• **Task details**: Return each line from the items below that contains the string "instances". Matching is case-sensitive.

── Data excerpts ──

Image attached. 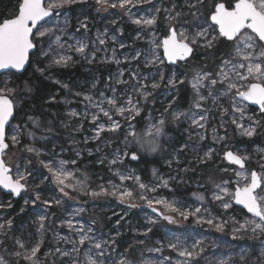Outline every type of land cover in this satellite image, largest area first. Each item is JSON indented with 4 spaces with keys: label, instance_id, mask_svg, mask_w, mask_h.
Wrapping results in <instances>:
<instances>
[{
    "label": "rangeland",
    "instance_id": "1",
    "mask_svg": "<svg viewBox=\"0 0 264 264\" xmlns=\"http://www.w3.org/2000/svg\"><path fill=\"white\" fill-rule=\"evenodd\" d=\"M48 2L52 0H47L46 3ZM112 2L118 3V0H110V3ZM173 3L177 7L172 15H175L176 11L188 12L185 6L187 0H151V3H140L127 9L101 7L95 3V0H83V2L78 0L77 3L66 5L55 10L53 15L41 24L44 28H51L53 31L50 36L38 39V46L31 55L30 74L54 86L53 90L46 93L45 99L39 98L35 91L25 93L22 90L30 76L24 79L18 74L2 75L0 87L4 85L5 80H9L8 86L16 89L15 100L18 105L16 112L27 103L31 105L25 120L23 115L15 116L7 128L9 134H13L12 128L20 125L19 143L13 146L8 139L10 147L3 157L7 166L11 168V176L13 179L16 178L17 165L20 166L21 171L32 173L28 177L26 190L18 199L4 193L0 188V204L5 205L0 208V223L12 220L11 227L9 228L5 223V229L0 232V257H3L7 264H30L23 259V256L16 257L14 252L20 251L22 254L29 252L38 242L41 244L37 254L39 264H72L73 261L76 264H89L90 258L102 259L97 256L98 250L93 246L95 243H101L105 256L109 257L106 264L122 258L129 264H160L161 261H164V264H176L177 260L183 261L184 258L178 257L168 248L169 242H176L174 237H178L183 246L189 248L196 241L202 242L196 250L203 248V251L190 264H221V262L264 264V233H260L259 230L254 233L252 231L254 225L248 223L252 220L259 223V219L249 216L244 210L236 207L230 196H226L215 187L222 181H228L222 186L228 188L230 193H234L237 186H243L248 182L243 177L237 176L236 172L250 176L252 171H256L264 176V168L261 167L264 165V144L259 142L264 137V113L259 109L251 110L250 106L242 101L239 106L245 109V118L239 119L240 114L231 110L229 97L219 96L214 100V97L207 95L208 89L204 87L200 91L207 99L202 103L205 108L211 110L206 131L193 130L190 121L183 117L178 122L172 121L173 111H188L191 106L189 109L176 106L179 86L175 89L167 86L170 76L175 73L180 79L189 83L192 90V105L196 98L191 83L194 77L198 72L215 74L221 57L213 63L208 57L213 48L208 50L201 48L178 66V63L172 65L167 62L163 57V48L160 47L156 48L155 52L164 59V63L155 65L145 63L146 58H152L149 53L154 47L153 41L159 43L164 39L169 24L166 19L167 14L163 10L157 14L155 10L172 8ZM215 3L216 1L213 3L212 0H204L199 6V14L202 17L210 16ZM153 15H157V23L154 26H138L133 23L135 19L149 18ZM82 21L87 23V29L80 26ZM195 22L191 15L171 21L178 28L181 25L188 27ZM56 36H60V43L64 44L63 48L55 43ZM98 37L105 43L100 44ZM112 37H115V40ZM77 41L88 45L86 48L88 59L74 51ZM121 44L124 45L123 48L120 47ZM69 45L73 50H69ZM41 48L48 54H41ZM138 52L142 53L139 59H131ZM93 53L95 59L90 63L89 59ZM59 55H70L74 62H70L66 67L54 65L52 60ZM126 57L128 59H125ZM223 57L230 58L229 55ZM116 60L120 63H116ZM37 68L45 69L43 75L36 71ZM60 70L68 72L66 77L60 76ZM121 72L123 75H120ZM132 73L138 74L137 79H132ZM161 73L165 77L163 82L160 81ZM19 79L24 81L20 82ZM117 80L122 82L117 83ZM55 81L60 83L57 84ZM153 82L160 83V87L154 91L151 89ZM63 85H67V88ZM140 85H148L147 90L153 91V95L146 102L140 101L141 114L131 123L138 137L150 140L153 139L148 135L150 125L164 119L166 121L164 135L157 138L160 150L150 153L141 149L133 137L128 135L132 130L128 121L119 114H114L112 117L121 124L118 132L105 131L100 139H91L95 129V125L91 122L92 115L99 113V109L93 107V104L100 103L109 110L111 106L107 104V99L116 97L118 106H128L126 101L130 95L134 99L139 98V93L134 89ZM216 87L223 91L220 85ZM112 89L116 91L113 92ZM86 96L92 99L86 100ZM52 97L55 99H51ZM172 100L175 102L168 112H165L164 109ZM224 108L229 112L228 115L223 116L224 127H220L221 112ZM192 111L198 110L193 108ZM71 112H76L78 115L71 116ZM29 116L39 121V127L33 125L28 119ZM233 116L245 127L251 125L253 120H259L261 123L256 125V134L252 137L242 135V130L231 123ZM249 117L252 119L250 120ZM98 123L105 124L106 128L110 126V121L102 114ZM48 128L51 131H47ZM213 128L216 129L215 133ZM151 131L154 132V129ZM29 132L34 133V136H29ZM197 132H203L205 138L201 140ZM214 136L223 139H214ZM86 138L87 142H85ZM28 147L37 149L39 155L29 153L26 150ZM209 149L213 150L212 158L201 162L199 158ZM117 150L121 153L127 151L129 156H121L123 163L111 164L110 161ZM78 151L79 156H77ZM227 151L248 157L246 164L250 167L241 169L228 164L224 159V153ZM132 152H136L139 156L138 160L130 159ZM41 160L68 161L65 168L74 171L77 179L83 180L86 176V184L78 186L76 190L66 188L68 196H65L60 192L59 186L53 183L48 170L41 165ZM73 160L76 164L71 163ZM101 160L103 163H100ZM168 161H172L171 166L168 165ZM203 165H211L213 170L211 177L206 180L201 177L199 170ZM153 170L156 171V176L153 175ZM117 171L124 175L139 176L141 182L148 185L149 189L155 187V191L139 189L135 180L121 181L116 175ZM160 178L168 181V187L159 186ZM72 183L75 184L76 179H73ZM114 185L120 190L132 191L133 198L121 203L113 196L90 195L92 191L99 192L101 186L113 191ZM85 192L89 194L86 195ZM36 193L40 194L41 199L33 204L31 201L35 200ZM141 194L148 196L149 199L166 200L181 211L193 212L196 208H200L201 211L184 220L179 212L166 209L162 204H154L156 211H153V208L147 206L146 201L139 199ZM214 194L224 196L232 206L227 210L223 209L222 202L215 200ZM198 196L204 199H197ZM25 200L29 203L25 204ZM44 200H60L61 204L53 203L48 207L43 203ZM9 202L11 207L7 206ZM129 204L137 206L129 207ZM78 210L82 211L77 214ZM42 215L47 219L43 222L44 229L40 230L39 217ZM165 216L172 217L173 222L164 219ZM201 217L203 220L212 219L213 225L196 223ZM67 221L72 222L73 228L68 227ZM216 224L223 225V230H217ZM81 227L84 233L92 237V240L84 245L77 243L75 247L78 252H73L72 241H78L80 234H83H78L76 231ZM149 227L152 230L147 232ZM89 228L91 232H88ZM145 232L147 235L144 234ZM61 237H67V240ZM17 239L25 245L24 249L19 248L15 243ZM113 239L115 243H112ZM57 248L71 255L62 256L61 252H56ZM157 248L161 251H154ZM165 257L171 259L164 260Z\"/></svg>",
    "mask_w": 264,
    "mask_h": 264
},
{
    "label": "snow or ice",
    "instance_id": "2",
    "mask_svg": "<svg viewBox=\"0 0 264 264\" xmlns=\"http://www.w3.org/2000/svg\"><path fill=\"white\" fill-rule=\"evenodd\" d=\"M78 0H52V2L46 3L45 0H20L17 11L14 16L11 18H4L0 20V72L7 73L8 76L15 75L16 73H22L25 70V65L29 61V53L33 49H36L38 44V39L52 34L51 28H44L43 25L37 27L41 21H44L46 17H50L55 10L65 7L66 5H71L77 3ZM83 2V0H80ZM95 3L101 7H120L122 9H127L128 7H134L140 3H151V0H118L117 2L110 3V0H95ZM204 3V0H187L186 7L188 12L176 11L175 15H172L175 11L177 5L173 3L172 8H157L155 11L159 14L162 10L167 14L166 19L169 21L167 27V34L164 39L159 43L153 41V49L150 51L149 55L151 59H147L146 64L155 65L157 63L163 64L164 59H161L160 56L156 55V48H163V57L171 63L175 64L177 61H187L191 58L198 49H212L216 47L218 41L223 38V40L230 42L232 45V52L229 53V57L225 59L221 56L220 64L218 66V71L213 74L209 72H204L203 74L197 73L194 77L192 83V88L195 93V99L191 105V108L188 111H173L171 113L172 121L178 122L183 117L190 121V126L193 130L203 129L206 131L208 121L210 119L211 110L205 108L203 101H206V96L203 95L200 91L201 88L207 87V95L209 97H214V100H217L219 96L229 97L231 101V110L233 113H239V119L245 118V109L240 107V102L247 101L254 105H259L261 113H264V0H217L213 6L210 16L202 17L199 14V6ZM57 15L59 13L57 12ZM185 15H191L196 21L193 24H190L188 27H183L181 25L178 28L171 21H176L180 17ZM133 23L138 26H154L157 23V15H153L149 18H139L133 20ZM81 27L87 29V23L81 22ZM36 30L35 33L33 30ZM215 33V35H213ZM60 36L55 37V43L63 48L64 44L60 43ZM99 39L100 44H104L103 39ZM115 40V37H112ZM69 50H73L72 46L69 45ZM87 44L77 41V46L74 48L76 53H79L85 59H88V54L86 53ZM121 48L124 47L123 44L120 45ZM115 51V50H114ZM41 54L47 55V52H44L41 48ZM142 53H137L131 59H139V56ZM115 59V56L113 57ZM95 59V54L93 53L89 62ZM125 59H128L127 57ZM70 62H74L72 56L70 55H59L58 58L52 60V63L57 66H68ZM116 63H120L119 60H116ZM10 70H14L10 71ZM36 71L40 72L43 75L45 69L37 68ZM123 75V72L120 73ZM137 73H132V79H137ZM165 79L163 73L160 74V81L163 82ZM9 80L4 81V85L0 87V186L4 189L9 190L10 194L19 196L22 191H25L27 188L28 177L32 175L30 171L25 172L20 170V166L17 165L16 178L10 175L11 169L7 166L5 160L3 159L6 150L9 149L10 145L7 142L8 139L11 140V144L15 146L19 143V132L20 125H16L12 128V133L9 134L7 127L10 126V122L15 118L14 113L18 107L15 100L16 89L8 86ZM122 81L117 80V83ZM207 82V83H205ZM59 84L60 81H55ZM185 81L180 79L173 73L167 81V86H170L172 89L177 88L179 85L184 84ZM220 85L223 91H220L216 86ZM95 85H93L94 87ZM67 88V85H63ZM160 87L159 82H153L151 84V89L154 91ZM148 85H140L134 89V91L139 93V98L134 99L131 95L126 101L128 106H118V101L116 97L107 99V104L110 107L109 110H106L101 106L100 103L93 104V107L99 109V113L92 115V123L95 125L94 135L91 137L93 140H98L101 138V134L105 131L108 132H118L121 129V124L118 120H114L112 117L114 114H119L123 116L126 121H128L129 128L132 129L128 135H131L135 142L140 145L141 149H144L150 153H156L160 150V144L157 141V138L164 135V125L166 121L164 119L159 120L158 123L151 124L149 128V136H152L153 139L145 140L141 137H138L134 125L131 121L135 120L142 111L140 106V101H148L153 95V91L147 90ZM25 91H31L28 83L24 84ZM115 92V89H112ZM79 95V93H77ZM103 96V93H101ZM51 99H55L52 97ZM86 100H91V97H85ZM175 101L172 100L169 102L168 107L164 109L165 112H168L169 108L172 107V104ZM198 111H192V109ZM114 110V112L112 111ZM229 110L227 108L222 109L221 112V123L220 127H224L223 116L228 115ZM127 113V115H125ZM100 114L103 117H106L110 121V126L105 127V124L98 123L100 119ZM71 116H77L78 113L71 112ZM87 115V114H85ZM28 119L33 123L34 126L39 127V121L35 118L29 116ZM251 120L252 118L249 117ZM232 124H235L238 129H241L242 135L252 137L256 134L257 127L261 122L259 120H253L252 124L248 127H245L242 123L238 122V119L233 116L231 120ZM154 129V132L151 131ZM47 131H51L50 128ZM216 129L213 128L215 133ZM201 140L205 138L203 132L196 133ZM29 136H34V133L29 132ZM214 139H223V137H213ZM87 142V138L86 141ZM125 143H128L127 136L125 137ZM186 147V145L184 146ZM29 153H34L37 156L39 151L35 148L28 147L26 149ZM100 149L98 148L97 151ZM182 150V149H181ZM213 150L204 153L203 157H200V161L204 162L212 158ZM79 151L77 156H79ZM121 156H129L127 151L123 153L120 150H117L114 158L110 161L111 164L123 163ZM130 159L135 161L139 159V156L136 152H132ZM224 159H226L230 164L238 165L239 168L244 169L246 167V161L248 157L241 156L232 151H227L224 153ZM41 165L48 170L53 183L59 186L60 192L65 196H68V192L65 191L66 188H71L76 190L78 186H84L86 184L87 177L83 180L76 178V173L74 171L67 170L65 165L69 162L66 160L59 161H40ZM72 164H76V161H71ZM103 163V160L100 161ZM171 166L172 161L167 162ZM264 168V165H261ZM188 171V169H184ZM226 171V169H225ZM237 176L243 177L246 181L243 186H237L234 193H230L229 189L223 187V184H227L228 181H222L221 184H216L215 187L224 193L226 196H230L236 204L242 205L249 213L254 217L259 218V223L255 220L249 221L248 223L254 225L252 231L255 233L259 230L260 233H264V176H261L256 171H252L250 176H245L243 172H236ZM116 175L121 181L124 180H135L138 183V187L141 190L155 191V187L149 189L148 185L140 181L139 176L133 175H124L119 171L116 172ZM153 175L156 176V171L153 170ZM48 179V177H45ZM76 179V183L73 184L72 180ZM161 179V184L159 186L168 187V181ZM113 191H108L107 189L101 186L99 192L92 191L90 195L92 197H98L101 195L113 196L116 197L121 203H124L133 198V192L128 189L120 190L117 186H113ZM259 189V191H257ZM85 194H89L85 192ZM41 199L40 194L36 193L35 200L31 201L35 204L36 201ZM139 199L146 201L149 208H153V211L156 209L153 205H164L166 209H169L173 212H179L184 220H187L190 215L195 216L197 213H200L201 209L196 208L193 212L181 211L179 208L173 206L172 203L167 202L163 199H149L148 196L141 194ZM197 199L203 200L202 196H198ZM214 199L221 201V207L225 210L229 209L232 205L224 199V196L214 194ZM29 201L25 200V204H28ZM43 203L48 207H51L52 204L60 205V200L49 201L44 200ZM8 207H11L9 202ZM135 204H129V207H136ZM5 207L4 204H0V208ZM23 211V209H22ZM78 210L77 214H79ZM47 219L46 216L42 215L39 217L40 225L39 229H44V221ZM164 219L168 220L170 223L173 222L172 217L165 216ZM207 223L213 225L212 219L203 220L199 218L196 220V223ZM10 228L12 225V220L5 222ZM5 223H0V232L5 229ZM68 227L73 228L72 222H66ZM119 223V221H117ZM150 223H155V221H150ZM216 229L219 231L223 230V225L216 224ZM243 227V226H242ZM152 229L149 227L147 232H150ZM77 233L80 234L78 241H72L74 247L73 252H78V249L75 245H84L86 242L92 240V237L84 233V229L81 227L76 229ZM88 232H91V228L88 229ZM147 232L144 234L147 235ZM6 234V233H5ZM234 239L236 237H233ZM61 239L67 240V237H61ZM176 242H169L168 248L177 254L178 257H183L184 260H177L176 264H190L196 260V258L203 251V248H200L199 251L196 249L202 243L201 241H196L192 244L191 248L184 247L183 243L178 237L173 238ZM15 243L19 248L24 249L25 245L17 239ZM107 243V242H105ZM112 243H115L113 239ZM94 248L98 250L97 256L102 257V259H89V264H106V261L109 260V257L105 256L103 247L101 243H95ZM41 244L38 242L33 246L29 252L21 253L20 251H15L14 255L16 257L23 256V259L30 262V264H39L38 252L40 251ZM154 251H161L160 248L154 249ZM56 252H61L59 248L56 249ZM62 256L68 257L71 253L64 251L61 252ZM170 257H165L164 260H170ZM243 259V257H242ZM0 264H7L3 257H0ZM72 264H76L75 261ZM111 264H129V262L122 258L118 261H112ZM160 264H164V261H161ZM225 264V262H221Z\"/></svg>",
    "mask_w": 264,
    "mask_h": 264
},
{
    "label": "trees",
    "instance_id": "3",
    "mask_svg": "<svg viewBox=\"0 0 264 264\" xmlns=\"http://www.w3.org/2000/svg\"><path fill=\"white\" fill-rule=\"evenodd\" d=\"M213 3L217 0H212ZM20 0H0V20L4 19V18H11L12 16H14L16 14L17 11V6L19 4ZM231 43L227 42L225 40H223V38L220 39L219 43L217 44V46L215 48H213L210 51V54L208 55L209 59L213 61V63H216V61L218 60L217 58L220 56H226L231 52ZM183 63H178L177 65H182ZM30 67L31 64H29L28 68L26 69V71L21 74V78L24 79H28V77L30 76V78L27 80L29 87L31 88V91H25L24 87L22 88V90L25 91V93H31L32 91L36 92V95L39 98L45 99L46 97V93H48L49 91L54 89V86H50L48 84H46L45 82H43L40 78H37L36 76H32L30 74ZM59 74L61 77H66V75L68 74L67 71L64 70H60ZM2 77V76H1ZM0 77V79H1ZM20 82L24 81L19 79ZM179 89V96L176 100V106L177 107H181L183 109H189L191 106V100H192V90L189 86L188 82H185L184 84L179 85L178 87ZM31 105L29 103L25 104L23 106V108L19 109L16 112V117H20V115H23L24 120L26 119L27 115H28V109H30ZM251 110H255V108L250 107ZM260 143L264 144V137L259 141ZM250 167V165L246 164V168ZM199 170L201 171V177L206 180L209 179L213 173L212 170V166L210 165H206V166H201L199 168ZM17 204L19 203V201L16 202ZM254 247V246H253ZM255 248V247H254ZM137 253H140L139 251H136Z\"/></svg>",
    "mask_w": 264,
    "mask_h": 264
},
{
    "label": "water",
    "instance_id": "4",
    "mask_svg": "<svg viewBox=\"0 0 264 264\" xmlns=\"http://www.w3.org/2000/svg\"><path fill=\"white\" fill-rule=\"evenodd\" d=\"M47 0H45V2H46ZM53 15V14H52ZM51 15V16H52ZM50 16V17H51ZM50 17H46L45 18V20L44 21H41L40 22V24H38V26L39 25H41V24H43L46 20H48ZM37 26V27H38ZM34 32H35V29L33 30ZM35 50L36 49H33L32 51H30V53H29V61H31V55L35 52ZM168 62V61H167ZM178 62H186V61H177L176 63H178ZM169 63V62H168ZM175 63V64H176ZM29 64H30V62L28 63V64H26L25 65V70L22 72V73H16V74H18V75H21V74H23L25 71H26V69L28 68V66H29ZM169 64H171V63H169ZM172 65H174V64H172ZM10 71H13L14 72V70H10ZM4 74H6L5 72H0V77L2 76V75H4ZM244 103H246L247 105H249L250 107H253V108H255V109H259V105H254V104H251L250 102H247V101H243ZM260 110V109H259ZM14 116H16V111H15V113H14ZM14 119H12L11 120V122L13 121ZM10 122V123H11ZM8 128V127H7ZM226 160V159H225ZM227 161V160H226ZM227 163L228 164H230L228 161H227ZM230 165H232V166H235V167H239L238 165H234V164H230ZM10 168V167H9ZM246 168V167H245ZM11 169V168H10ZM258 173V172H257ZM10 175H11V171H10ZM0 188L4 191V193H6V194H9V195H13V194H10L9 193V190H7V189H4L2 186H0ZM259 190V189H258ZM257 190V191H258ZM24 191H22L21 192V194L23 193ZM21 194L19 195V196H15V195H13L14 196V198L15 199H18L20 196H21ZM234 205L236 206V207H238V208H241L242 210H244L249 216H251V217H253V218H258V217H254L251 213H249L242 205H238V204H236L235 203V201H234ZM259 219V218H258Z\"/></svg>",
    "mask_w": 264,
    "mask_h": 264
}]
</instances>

───

• **Full solution**:
Wrapping results in <instances>:
<instances>
</instances>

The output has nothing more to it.